Nowadays, when respect for all the construction phases of the monument is proclaimed, whatever the period, and interventions leading to the primitive formal unity are condemned, it is worth asking whether the restoration carried out in Tudela, with the elimination of the different floors of the cloister, was correct. Even at the risk of giving an excessively simplistic answer that would also require a great deal of qualification, I believe that Yárnoz Larrosa carried out a generally correct intervention, a child of his time and in no way alien to the winds that were blowing from abroad. Indeed, the additions that were made to the cloister space over the centuries not only seriously endangered the stability of the ensemble, but were deforming, disturbing and incongruous alterations to the historical and aesthetic values of the monument that prevented a correct reading of the work of art, reasons that today could also be adduced for their elimination (Letters of the Restoration of 1972 and 1987, article 6).

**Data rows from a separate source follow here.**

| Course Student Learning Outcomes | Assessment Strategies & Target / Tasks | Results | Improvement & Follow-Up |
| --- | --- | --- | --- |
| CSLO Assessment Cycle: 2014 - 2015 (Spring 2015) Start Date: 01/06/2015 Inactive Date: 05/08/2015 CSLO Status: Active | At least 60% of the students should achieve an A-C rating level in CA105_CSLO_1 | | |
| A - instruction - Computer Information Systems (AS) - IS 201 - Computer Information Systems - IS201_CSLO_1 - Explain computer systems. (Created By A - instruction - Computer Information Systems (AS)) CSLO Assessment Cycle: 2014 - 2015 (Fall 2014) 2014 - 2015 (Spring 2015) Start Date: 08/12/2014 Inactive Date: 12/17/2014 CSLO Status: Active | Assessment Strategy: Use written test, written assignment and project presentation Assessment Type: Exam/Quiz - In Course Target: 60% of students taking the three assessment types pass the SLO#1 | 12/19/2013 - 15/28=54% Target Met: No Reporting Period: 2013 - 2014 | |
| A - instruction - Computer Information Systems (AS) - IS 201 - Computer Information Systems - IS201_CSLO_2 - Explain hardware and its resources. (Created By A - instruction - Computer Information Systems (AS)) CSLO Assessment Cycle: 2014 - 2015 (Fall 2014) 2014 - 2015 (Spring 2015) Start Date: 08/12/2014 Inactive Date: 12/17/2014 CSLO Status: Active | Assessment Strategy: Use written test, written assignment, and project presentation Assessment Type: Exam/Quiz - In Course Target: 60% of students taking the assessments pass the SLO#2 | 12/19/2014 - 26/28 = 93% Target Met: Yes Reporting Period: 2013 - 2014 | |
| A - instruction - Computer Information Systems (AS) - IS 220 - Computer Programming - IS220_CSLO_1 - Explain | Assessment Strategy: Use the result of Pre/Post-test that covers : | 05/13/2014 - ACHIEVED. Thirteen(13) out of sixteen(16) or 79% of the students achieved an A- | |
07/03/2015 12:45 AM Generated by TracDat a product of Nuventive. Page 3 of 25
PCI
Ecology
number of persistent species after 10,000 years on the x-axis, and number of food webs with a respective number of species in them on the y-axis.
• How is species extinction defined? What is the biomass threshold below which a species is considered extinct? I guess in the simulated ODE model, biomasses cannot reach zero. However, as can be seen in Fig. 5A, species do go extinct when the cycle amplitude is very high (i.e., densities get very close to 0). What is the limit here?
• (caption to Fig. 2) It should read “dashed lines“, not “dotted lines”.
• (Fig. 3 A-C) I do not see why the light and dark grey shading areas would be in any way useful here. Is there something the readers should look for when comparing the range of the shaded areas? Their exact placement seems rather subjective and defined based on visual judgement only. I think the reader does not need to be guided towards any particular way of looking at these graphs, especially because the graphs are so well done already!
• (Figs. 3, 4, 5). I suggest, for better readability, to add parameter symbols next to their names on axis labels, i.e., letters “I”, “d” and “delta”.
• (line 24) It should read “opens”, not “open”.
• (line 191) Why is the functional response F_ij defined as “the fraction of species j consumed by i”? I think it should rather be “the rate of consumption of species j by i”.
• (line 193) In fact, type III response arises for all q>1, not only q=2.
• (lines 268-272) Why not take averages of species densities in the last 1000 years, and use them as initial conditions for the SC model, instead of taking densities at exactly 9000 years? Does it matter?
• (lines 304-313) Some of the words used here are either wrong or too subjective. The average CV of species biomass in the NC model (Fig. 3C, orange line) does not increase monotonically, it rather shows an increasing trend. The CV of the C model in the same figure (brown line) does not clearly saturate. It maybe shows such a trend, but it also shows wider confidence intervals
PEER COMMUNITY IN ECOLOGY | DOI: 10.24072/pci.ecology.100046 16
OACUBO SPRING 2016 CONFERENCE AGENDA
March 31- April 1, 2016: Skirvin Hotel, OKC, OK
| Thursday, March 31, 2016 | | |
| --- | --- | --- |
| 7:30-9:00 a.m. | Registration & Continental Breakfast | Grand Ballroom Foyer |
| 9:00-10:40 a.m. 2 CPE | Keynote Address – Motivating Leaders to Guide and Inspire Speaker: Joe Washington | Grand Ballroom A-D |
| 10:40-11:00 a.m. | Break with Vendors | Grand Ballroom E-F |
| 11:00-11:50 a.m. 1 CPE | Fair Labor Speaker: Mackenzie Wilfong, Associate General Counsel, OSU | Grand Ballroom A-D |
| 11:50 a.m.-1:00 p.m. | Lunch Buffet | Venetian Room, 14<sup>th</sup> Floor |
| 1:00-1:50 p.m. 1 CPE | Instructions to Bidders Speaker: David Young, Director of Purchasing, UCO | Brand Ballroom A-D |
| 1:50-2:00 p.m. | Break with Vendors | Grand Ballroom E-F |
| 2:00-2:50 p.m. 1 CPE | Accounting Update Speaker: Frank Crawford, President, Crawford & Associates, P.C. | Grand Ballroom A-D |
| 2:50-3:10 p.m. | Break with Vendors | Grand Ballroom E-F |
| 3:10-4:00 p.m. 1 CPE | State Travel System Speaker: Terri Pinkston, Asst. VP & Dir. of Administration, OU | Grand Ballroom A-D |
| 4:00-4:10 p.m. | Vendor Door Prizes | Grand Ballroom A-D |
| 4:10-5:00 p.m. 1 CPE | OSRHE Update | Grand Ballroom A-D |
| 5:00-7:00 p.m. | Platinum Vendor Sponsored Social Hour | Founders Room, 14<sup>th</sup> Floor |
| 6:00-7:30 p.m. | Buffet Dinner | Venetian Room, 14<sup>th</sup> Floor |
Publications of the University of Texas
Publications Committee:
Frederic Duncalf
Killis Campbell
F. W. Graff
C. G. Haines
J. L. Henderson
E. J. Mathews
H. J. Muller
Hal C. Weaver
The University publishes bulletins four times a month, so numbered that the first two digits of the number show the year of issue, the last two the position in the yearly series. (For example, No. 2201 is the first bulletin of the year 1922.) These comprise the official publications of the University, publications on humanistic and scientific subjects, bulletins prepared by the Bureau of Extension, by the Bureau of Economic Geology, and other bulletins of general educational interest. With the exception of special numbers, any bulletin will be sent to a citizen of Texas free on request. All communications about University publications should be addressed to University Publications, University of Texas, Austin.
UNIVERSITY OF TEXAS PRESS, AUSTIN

21st century re-restoration

Well into the 20th century, the cloister of Tudela Cathedral again showed signs of weakening, especially in its capitals, whose stone was disintegrating. Although it is not documented, it is quite possible that in 1979 a consolidating agent was applied, employee with total certainty at that time to the doorways of the Tudela cathedral and the cloister of Pamplona cathedral by the German Gustav Kraemer, which certainly did not solve the problem. Therefore, with the new century, a long process of re-restoration began. As is now customary, it began with exhaustive technical studies of everything subject (climate, terrain, stone, damage mapping, cleaning and desalination tests, monitoring, etc.) with the participation and advice of a team multidisciplinary made up of specialists from public bodies, several universities and private companies, under the direction of technicians from the Historical Heritage Service of the Government of Navarre. During this previous phase, carried out between 2003 and 2013, it was also necessary to carry out emergency treatments and to place fastenings and protections on the capitals to stop and alleviate the landslides. With these instructions, from 2013 to 2015 the actual conservation and restoration work was carried out, focusing on the roofs and, fundamentally, on the sculpture of the cloister, on which cleaning, protection and consolidation work was carried out. It was paid for by the Government of Navarre, the Obra Social "La Caixa" and the Caja Navarra Foundation, whose funds were used to ensure that the material life of this magnificent work of art and its legibility can be prolonged over time so that it can be enjoyed not only by today's citizens, but also by future generations.